Maine has been spared the worst of these so far, but even here there are signs it is overtaking us – towns are forced to set up cooling shelters, public works departments see it in the increasing numbers of road washouts and tree falls on power lines, and coastal towns see that rising seas are putting shoreline infrastructure at risk.
As scary as the prospect of the planet hurtling toward an unimaginable future is, what is scarier to me is our slowness to act, our ability to argue over the right balance of one form of renewable energy over another, or whether a new transmission line is ideally located. The truth is we need so much more electricity from renewable sources to replace our current fossil fuel use and convert transportation and heating to electric power that the answer is all of the above and as fast as possible. And yes, many of these will require new transmission lines.
Bill Nemitz’ Sept. 16 column (“Introducing Maine’s latest bogeyman: Retroactivity!”) suggested that the pro corridor advocates were using retroactivity as the scapegoat to avoid addressing the benefits of the corridor. But there are crucially important benefits we should all. know.
The Clean Energy Corridor could be ready to go very fast, immediately eliminating more than three million tons of carbon dioxide emissions from the New England power grid every year, making a bigger dent than any other renewable project currently planned. It involves a relatively short new corridor, which, thanks to the improved environmental permit requirements, will be the most environmentally sensitive utility transmission corridor in Maine.

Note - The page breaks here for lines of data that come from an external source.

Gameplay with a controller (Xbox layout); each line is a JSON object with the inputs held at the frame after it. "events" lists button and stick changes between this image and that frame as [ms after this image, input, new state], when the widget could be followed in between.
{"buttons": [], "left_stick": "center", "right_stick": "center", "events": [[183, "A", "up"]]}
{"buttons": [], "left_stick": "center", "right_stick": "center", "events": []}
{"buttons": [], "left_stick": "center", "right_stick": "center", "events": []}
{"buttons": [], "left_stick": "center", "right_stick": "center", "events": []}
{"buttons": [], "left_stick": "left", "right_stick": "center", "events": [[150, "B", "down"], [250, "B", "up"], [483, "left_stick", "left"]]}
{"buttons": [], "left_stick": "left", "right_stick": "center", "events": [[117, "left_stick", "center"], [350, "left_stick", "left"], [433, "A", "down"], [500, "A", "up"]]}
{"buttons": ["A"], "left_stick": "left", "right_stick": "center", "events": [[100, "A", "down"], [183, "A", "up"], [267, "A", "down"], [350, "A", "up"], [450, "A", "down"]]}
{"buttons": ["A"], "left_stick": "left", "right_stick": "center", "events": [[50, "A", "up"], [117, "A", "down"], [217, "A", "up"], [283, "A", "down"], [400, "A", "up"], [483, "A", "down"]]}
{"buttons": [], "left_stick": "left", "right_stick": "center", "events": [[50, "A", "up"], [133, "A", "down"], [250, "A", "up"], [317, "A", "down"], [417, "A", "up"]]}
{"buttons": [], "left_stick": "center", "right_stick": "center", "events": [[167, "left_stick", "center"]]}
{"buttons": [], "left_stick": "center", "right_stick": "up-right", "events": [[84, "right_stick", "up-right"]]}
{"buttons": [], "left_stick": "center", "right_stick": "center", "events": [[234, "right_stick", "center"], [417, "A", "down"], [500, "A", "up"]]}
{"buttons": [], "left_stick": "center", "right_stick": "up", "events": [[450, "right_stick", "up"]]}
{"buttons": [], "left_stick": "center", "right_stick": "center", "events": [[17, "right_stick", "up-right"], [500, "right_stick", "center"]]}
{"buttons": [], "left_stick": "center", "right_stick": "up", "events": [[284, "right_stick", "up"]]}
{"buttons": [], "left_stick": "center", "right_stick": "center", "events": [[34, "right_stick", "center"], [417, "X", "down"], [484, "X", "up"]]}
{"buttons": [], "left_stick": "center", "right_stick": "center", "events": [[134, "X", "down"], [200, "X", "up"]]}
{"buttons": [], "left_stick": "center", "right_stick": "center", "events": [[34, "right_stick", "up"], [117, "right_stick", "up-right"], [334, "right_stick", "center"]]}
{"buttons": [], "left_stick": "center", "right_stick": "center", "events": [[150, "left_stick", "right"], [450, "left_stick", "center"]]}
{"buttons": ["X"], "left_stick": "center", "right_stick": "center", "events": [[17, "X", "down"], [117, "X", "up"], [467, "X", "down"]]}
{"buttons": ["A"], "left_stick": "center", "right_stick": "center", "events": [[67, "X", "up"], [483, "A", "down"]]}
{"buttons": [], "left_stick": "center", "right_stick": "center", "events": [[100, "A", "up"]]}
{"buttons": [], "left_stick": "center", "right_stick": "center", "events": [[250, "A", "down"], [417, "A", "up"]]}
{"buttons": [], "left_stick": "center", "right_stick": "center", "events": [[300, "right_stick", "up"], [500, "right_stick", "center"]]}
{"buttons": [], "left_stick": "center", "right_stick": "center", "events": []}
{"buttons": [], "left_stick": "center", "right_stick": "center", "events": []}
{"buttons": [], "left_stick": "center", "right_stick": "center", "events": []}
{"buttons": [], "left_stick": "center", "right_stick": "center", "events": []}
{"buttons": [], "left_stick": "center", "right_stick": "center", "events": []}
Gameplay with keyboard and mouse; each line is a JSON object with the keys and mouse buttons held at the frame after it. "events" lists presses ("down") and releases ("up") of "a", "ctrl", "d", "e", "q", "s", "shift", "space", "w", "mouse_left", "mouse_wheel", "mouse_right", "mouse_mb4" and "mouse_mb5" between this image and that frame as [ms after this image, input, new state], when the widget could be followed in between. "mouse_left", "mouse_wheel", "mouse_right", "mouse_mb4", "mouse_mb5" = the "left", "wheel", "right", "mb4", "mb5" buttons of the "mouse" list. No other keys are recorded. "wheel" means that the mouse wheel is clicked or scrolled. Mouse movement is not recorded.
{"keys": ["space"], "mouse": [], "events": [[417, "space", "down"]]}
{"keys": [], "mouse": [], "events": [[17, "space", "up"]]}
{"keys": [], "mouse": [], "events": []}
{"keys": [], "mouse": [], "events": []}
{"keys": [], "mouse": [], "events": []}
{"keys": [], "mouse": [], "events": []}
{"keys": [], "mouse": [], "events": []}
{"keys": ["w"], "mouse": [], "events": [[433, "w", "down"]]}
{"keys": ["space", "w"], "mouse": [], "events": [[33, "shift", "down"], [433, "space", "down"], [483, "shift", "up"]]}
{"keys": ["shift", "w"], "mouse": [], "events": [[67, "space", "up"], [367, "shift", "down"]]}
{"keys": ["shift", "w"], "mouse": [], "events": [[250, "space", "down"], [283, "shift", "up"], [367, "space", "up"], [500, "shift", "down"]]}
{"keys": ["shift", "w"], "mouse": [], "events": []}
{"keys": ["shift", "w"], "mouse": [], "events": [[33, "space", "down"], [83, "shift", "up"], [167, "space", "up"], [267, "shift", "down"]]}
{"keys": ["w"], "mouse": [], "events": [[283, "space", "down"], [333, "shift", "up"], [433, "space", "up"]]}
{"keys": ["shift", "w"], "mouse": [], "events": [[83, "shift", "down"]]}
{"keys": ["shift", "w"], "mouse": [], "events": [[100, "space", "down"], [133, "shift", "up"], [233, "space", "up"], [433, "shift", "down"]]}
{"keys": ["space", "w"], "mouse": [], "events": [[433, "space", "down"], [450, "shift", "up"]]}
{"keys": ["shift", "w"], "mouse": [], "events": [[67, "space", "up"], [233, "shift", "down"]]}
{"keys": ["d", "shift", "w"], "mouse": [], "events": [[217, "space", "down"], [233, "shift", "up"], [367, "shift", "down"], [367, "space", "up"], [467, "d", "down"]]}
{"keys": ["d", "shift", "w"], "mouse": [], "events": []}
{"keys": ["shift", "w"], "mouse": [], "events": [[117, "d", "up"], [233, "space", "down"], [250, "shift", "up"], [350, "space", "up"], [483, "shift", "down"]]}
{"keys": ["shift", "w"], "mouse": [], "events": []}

I plan to vote “no” on Question 1 because a yes vote would not only kill the near term prospect of bringing significant additional renewable energy to the New England grid, but would hamstring our ability to attract future clean energy investments – setting a precedent for political interference in what have long been impartial, fact-based permitting decisions, and slowing down every new transmission line proposal by having to go through the legislature, at a time when we need prompt action.
I am voting “no” not despite my lifelong career in conservation, but because of it. Because I think we should all be worried about the permanent and escalating impacts of a heating climate, not just on our health and economy, but on flooding of habitat for piping plovers and salt marsh sparrows, scorching of boreal forests and alpine zones, and a warming and acidifying Gulf of Maine driving out lobsters and whales.
These are a greater concern to me than the impacts of adding 1,000 acres of early successional habitat to Maine’s already intensively managed forest mosaic. Maine and the planet can’t wait.